Depuis 2022, elle préside une commission d’enquête sur les violences sexistes et sexuelles dans le cinéma, dont le rapport, publié en 2025, propose 86 recommandations pour renforcer les contrôles dans le secteur. Elle s’engage également sur des sujets comme la santé mentale, les droits des femmes, l’écologie décoloniale et les droits LGBTQIA+. En 2023, elle participe à la Marche pour la République et contre l’antisémitisme à Paris, en réponse à la montée de l’antisémitisme liée à la guerre à Gaza.

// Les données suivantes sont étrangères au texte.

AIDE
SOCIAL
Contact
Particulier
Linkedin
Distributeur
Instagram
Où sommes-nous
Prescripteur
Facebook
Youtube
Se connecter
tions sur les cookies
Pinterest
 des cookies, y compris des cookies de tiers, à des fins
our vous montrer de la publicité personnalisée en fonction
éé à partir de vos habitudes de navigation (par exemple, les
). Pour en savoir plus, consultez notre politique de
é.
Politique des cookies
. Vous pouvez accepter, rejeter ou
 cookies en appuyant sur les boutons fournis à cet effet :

Polémiques et positions publiques

Sandrine Rousseau est connue pour ses prises de position radicales et ses déclarations souvent controversées. En 2022, elle critique la consommation de viande comme contribuant au changement climatique, provoquant un débat avec Fabien Roussel, leader du Parti communiste, qui défend la gastronomie française. Elle propose également de faire du non-partage des tâches ménagères un délit, une idée qui divise. En août 2022, elle déclare qu’il faut « changer de mentalité pour que manger une entrecôte cuite sur un barbecue ne soit plus un symbole de virilité », suscitant une vague de réactions sur les réseaux sociaux.

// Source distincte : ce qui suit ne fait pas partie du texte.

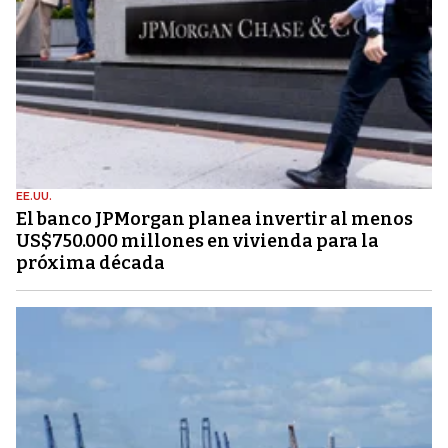
EE.UU.
El banco JPMorgan planea invertir al menos
US$750.000 millones en vivienda para la
próxima década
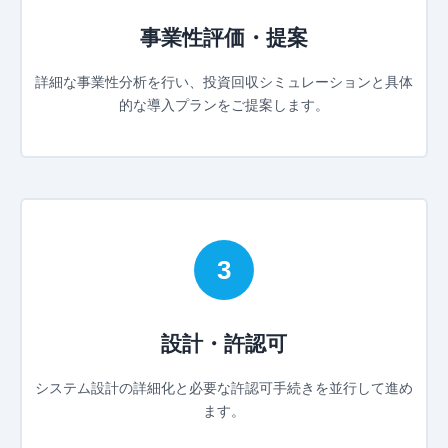
事業性評価・提案
詳細な事業性分析を行い、投資回収シミュレーションと具体
的な導入プランをご提案します。
3
設計・許認可
システム設計の詳細化と必要な許認可手続きを並行して進め
ます。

Elle milite pour l’éducation sexuelle dans les écoles, la légalisation du suicide assisté (en lien avec le suicide de sa mère en 2013, atteinte d’un cancer en phase terminale), et un revenu de base de 850 euros. Elle défend également l’écoféminisme, liant les luttes féministes et environnementales, et promeut le concept d’« homme déconstruit » pour des relations plus égalitaires. En 2024, elle annonce quitter le réseau social X, dénonçant un espace de désinformation depuis son rachat par Elon Musk. Elle est également victime de cyberharcèlement, un de ses harceleurs étant condamné à une peine de prison avec sursis.

Vie personnelle

Sandrine Rousseau est mère de trois enfants, nés de son mariage avec l’économiste François-Xavier Devetter, dont elle divorce en 2016, peu avant la révélation de l’affaire Baupin. Elle déclare que cette affaire a contribué à la rupture de son mariage. En 2021, elle vit en concubinage avec un homme qu’elle décrit comme « déconstruit ». Elle réside à Paris, après avoir vécu à Villeneuve-d’Ascq et Lille, où elle a construit sa carrière universitaire et politique. Dans l’émission Une ambition intime sur M6 en 2024, elle se confie sur des aspects personnels, notamment la malformation congénitale qui lui a causé dix ans de souffrance dans son enfance et le suicide de sa mère, un drame qui l’a profondément marquée. Elle évoque également avoir recueilli un jeune sans-papiers, Ahmed, qui lui témoigne sa gratitude dans l’émission.

Œuvres et engagements culturels

Outre Parler (2017), Sandrine Rousseau est l’auteure de plusieurs ouvrages, dont le roman policier Qu’est-ce qui fait pleurer les flics ? (2009), Oui, l’écologie, c’est social ! (2012) et Par-delà l’androcène (2022, avec Adélaïde Bon et Sandrine Roudaut). Ses écrits explorent les liens entre écologie, féminisme et justice sociale. Elle anime également un espace politique en ligne, Vivantes, où elle promeut des idées autour de la « délicatesse comme révolution ».

Héritage et impact

Sandrine Rousseau est une figure clivante mais incontournable de la politique française. Son engagement écoféministe, sa lutte contre les violences sexuelles et ses prises de position audacieuses en font une voix influente, notamment au sein de la gauche et du mouvement écologiste. Ses détracteurs critiquent sa radicalité et ses déclarations provocatrices, tandis que ses soutiens saluent son courage et sa capacité à porter des débats sociétaux majeurs. À 52 ans, elle continue de façonner le paysage politique français par son militantisme et son action parlementaire.